• Consignes:
[1] Dans l'extrait sur l'obligation vaccinale et l'autoritarisme, recopiez le passage compris entre « Ces universitaires belges » et « dans les médias. », bornes incluses, en remplaçant « universitaires » par « chercheurs ».
[2] D'après l'extrait sur l'obligation vaccinale et l'autoritarisme, à quoi le processus démocratique mène-t-il généralement ?
[3] Poursuivez l'extrait sur l'obligation vaccinale et l'autoritarisme après sa dernière phrase.

• Extrait du texte:
"""
Ces universitaires belges ont la franchise de reconnaître que l’opposition entre l’individualisme et le collectivisme (ou, selon moi, l’opposition entre le libéralisme et l’autoritarisme) ne concernent pas seulement la vaccination obligatoire, et donc que le collectivisme (ou l’autoritarisme) au nom duquel on prive les individus de leur liberté n’est pas une parenthèse sur le point de se refermer :

« Ce débat dépasse largement la problématique de l’obligation vaccinale, et risque de se poser fréquemment à l’avenir. Il est donc crucial de ne pas l’esquiver en le réduisant à sa dimension technique, scientifique ou juridique, comme c’est le cas actuellement dans les médias.

Les crises sanitaires et environnementales rendent indispensable une rupture du mode de gouvernance. »

(Dans cette citation comme dans les suivantes, ce sont les auteurs qui ont mis certains passages en gras. C’est moi qui souligne.)

Ce dont il s’agit, c’est de faire de l’état d’urgence – sanitaire, environnementale ou autre – la nouvelle normalité politique, avec les dérives autoritaires que ça implique :

« Le changement climatique, la pollution et la chute de la biodiversité, vont avoir un impact socioéconomique croissant sur nos sociétés. Réduire cet impact en agissant sur les causes et s’y adapter nécessitera de prendre des mesures qui, à n’en pas douter, n’auront rien d’agréable. Certains comportements ou activités, banals aujourd’hui, devront être interdits ou lourdement pénalisés. Notre futur dépendra donc de la capacité des décideurs politiques à faire appliquer des décisions impopulaires dans l’intérêt du plus grand nombre. »

Ce n’est peut-être pas tant le changement climatique, la pollution et la chute de la biodiversité qui auront un grave impact socioéconomique, que les mesures prises sous prétexte de lutter contre ces problèmes écologiques ; tout comme ce n’est pas tant la propagation du virus qui détruit l’économie, que les mesures prises sous prétexte de lutter contre sa propagation. Les auteurs de cet article appuient avec tant d’insistance sur ce qu’il nous sera interdit de faire, qu’il y a de quoi nous demander si on nous laissera encore faire du sport, puisque cela augmente nos émissions de CO2 et entraîne des dépenses inutiles d’énergie et la consommation excessive de nourriture. Et ce sont peut-être des décisions impopulaires de cette nature que nos décideurs politiques – qui savent et veulent notre bien – devront nous appliquer, en prenant les moyens qui s’imposent. La fameuse rupture dont on nous a déjà parlé plus haut, c’est la fin de la démocratie. C’est vraisemblablement l’une des décisions impopulaires que nos décideurs devront appliquer « dans l’intérêt du plus grand nombre » :

« Le retour de l’état régulateur dans un contexte de crise sanitaire et de changement climatique va s’accompagner d’une profonde rupture du mode de gouvernance. Sur ces problématiques, la légitimité des décisions ne pourra reposer sur une simple compétition d’opinions. Car le processus démocratique mène généralement à privilégier les mesures les plus acceptables par le plus grand nombre. Et les mesures adoptées contre la Covid-19 en Europe, bien que très timides par rapport à celles imposées en Asie ou dans certains pays comme la Nouvelle-Zélande, ont profondément divisé la population. »
"""
• Jeu de données:
"""
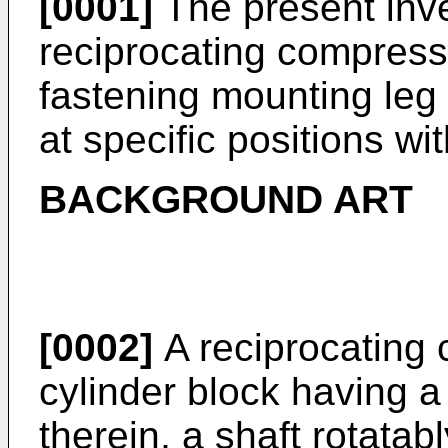
[0001]
The present inve
reciprocating compresso
fastening mounting leg 
at specific positions wi
BACKGROUND ART
[0002]
A reciprocating 
cylinder block having a 
therein, a shaft rotata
"""
• Résultats attendus:
[1]
Ces chercheurs belges ont la franchise de reconnaître que l’opposition entre l’individualisme et le collectivisme (ou, selon moi, l’opposition entre le libéralisme et l’autoritarisme) ne concernent pas seulement la vaccination obligatoire, et donc que le collectivisme (ou l’autoritarisme) au nom duquel on prive les individus de leur liberté n’est pas une parenthèse sur le point de se refermer :

« Ce débat dépasse largement la problématique de l’obligation vaccinale, et risque de se poser fréquemment à l’avenir. Il est donc crucial de ne pas l’esquiver en le réduisant à sa dimension technique, scientifique ou juridique, comme c’est le cas actuellement dans les médias.

[2] À privilégier les mesures les plus acceptables par le plus grand nombre.

[3]
Ce que les auteurs nous disent, c’est que sur ces questions dont dépendrait la survie de nos sociétés, rien de bon ne peut sortir du débat public et du processus démocratique. Car il ne faut pas confondre les mesures « acceptables par le plus grand nombre » et « les mesures prises dans l’intérêt du plus grand nombre », les premières étant populaires, les autres étant impopulaires. Ce qui revient à dire que ce sont nos décideurs politiques qui doivent décider et nous imposer ce qui est bon pour nous, puisque nous serions incapables de le savoir et d’agir en conséquence. Comme des enfants. Et nos chefs politiques seraient alors des parents qui auraient assez de courage et de fermeté pour ne pas céder à nos caprices puérils.

Notons que si nos décideurs doivent avoir le courage de prendre des décisions qui seront impopulaires pour le plus grand nombre, il est difficile de concevoir comment ils pourraient être élus ou garder le pouvoir très longtemps, en raison du mécontentement du plus grand nombre. Et on peut difficilement considérer de tels décideurs comme des représentants de la population, puisqu’au lieu de mettre en œuvre les désirs qu’elle a exprimés, ils lui imposent des décisions contraires à ses désirs. S’ils restaient malgré tout au pouvoir, ce pourrait difficilement être par des voies démocratiques.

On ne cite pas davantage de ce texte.